## [Task directions]
Transcribe the data verbatim and drop its images.

## [Extracted information]
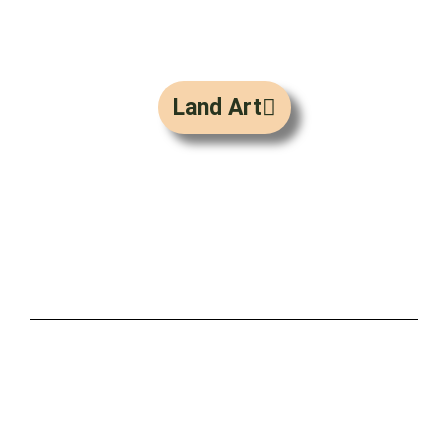
Land Art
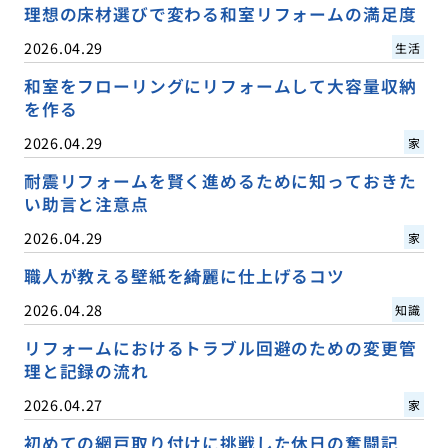
理想の床材選びで変わる和室リフォームの満足度
2026.04.29
生活
和室をフローリングにリフォームして大容量収納
を作る
2026.04.29
家
耐震リフォームを賢く進めるために知っておきた
い助言と注意点
2026.04.29
家
職人が教える壁紙を綺麗に仕上げるコツ
2026.04.28
知識
リフォームにおけるトラブル回避のための変更管
理と記録の流れ
2026.04.27
家
初めての網戸取り付けに挑戦した休日の奮闘記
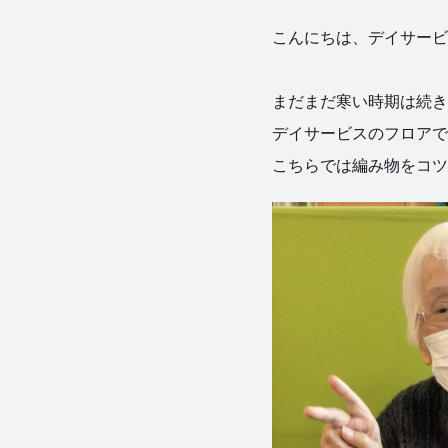
こんにちは、デイサービ
まだまだ寒い時期は続き
デイサービスのフロアで
こちらでは編み物をコツコ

## [Exercise solution]
Land Art
理想の床材選びで変わる和室リフォームの満足度
2026.04.29
生活
和室をフローリングにリフォームして大容量収納
を作る
2026.04.29
家
耐震リフォームを賢く進めるために知っておきた
い助言と注意点
2026.04.29
家
職人が教える壁紙を綺麗に仕上げるコツ
2026.04.28
知識
リフォームにおけるトラブル回避のための変更管
理と記録の流れ
2026.04.27
家
初めての網戸取り付けに挑戦した休日の奮闘記
こんにちは、デイサービ
まだまだ寒い時期は続き
デイサービスのフロアで
こちらでは編み物をコツコ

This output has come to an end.